I want to premise this with the fact that I never watch the Food Network. There was a point in the first year of my masters degree at Mcgill University when if I was having a really long day and desperately needed caffeine or a break I would go to Cafe ArtJava for a cinnamon tea and sit in the back and watch the LCD television screens permanently turned to the food network, and just stare in wonder at the bright colour of southern chicken or Mexican salsa for an hour. But I’ve never even seen more than two minutes of Iron Chef before exclaiming, “this is complete junk,” and changing the channel.
As I work from home from my computer, however, I sometimes trick myself into working by letting my toosh rest on my sofa in front of the television. Like background music – meant to be ignored – sometimes the food network is the best thing to have on when you have to get something done. Only if there’s absolutely nothing else on, of course, or it’s a program called Spice Goddess and they’re doing three Indian recipes in 30 minutes. The female host skips all the prep time, and she uses a lot of pre-ground spices (thus making it far inferior to my favourite podcast Poh’s Kitchen), but the videography is beautiful and I do love learning more about Indian cooking.
Except it seems this show has either such a large budget requirement or such a small following that there aren’t many episodes, because I watched this episode once with curried meatballs and then turned on the TV a few days later, happy to find that the show was back on, but it was the same episode. The second time was the push I needed to try her recipe for beef meatballs. Except that she mentioned that growing up her family was vegetarian and had made it with grated turnip or zucchini, and I happened to have a giant turnip sitting in my fridge, slowly dying.
Coincidence? Karma? Dharma?
Convenient, either way.
So you can make this with ground meat or poultry but you can also make it a whole lot lighter with turnip or zucchini. The turnip is okay. the zucchini would be better but it seems like a waste of zucchini or summer squash since they’re so expensive and the tamarind-fennel tomato sauce is very overpowering. It’s a great use of tomato, though, and over noodles could even be called almost slightly Italian. Heck, you could make it with zucchini noodles for a hilarious vegetarian restaurant joke of a meal. I probably would…
Reasons to make this with meat:
1. It’s easier. Meat comes pre-ground in packages. Turnips do not. God forbid all you have is a cheese grater. You’ll be swearing and sweating by the end of it.
2. Meat has more flavour. Fat = flavour
Reasons to make this without meat:
1. You have a giant turnip sitting in your fridge
2. You’re vegetarian
3. Turnips are less expensive and more sustainable than meat
Your choice.
Here’s the recipe adapted from the Food Channel website:
Ingredients
For the Meatballs:
1 turnip, grated (or zucchini, or 1 lb ground meat). This takes forever. Sorry.

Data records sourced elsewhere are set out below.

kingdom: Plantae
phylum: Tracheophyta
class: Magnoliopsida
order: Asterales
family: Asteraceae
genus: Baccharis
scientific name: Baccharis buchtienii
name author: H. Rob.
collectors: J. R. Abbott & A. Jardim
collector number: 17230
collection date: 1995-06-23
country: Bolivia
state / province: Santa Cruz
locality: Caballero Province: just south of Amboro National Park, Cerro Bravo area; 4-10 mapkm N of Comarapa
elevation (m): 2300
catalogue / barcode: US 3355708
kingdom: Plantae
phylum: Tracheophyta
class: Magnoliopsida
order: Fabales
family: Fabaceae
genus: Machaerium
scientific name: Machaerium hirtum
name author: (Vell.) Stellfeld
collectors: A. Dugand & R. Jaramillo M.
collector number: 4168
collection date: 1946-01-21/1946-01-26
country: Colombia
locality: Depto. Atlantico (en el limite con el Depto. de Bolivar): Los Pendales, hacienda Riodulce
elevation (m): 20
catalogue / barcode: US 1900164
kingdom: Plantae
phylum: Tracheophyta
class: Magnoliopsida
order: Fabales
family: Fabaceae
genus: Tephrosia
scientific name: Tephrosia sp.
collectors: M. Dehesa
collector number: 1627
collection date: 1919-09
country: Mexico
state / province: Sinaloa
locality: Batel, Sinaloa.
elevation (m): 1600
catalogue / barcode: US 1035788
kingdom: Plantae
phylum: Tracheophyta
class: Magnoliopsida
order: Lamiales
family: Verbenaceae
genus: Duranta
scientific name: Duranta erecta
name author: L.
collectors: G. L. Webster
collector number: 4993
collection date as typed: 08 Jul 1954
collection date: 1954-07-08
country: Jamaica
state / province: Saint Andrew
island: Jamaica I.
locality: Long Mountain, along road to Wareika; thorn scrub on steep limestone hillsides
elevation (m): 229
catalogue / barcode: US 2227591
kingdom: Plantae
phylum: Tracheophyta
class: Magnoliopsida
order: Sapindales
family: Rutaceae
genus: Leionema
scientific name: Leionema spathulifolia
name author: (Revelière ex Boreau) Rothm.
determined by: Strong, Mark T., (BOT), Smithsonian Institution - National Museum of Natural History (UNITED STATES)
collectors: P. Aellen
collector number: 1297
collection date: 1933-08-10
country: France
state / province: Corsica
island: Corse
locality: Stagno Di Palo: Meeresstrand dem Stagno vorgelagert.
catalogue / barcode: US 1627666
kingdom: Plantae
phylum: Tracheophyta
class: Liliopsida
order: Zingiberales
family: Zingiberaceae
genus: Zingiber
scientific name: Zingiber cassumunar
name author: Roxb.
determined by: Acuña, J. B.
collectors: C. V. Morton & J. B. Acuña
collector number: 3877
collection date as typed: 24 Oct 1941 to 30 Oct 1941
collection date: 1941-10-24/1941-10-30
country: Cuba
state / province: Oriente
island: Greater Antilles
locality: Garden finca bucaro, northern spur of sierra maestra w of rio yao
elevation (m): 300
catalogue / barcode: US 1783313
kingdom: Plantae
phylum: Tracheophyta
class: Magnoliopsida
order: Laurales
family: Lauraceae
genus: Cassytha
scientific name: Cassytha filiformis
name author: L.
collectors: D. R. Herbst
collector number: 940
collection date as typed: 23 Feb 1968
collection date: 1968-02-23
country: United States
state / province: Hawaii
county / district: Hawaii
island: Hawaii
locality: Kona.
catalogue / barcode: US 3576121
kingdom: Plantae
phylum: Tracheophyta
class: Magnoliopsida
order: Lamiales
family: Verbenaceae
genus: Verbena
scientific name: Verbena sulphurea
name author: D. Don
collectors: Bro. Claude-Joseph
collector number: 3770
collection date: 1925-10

If you end up doing this recipe regularly think of investing in a mandoline.
1/4 cup bread crumbs
2 tablespoons tamarind pulp (a 2″ square lump of tamarind soaked in 1 cup very hot water for 30 minutes, then pressed through a fine-mesh sieve)
1 tablespoon dried oregano (oregano is weird in an Indian recipe but there are so many spices already and most non-Indian people wouldn’t know or taste the difference)
1 teaspoon fennel seeds
1 teaspoon crushed coriander seeds
1 teaspoon salt (all 1 tsp of it since I took the cheese out of the recipe)
1 egg
1 tablespoon grapeseed oil (or any other oil with a high smoking temperature – hazelnut, sunflower, safflower, not olive oil)
For the sauce:
1 tablespoon oil (use the same oil as above)
2 tablespoons chopped fresh garlic
1 green chile, minced
3 bay leaves (that’s a whole lot of bay leaves…)
1 tablespoon garam masala (either homemade or store-bought, as she recommends in the epsidoe for convenience. I shake my head at store-bought, but just don’t tell me if you do it and we can still be friends)
1 tablespoon dried oregano (again, weird)
1 teaspoon turmeric
1/4 tsp salt
Punch of black pepper
2 tablespoons tamarind pulp (there should be enough from above. Freeze extra for later use)
4 plum tomatoes, chopped (just don’t use Mexican tomatoes that taste like water…)
1 cup red wine (this is very French, not Indian, but it makes the entire house smell like amazing fusion. Choose a bordeaux with a rich, full body to make it feel luxurious, or go with a lighter Burgundy or pinot noir to complement the spices. None of that really matters, though. Just use a red wine you’ll be happy to drink the rest of)
How to do it:
1. Using the same large frying pan add the second tbsp of oil and scrape any turnip bits from the bottom of the pan.